W3 = W1 @ W2          # precompute one matrix
z  = x @ W3 + b3      # ...the two layers collapse into one

This is a disaster for deep networks. If every layer is just a matmul, a 100-layer network collapses into a single equivalent layer. All that depth — gone. The network can only ever represent linear functions (straight lines and flat planes), which can't model anything interesting.

The fix is to put a non-linear function between layers so they can't be merged. That function is the activation function.

  • Activation function — a non-linear function applied element-wise to a layer's output. It (1) breaks linearity so layers don't collapse, and (2) is differentiable (or nearly so) so the network can be trained by gradient descent.

The classic is ReLU (Rectified Linear Unit) — comically simple: keep positives, zero out negatives.
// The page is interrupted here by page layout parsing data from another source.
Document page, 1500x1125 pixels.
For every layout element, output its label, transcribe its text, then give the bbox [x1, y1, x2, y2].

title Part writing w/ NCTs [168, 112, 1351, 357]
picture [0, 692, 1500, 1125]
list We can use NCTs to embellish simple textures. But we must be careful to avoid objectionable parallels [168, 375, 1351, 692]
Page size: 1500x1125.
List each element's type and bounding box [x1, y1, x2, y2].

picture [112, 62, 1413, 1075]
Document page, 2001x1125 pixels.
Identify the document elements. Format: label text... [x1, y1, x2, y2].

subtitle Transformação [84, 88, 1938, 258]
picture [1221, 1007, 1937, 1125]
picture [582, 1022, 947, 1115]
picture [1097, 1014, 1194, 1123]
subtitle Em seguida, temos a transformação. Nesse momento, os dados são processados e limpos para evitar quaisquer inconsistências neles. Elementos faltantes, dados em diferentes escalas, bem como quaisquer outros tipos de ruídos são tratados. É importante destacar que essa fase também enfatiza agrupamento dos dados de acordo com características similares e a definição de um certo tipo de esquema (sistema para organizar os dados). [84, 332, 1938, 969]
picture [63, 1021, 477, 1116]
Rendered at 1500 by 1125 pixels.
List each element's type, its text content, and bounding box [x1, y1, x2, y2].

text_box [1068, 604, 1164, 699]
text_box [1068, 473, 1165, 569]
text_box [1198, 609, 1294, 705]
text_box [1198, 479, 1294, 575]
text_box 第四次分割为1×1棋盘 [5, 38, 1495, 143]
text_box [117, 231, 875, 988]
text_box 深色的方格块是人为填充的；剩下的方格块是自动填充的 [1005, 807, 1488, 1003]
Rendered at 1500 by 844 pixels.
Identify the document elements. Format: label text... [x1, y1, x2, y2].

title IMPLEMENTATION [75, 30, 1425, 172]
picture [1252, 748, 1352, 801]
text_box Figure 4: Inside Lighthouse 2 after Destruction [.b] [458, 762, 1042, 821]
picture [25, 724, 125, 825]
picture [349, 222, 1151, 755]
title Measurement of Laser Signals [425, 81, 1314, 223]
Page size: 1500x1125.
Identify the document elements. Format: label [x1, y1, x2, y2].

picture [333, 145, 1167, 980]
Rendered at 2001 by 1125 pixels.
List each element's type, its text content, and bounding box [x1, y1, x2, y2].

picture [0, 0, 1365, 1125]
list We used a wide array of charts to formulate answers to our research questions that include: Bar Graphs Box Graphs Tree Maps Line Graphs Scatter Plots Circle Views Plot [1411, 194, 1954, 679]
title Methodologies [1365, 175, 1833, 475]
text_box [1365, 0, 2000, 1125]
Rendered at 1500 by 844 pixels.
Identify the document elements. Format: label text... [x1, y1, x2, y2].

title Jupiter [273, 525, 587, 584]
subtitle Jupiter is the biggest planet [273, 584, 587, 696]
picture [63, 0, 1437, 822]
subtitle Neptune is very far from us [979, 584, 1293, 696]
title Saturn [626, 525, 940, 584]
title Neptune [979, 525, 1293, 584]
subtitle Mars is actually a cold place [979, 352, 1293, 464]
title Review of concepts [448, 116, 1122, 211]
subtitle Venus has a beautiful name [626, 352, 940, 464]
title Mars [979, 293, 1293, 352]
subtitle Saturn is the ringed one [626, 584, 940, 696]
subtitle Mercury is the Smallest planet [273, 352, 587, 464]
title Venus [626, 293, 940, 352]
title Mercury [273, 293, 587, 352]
\[ \text{ReLU}(x) = \max(0, x) \]
output
  10 |                          /
     |                        /
   5 |                      /
     |                    /
   0 |________________ /________________
     -10      -5      0      5      10   input

Negatives become zero; positives pass through. That single kink is enough non-linearity to stop the collapse. Modern LLMs use smoother cousins — SiLU, Swish (named for resembling the Nike swoosh), and SwiGLU — but the pattern is the same: squash negatives toward zero, mostly preserve positives, stay (mostly) differentiable, run fast.

The takeaway, in one line

Linear layers do the work; activations make depth meaningful. Stack (matmul → activation) many times and you get a function expressive enough to predict the next token. Remove the activations and your 70-billion-parameter model is algebraically one matrix.

The cost lens: read every layer as a matmul

This is the framing the rest of the book uses, so internalize it:

A neural network, at inference time, is a long chain of matmuls separated by cheap element-wise functions.

That single sentence has two consequences you'll use constantly:

  1. The weights are the bulk of the bytes. Each matmul has a weight matrix sitting in GPU memory. To run the matmul you must read those weights. For a big model that's reading tens of gigabytes — every forward pass. This is the seed of the memory-bandwidth bottleneck.
  2. The activations, norms, and biases are a rounding error. Compared to the matmuls, the element-wise functions cost almost nothing in compute and memory. When you optimize inference, you optimize matmuls and data movement; you essentially ignore the rest.
       a transformer's forward pass, abstracted
   ┌────────────────────────────────────────────────┐
   │  matmul → act → matmul → act → matmul → act ... │
   │   ▲                                              │
   │   └─ reading a weight matrix from memory each    │
   │      time; this read is what you fight to reduce │
   └────────────────────────────────────────────────┘

With this lens in hand, the next section traces a real token through a real transformer — and you will be able to point at each step and say "matmul, big; activation, free."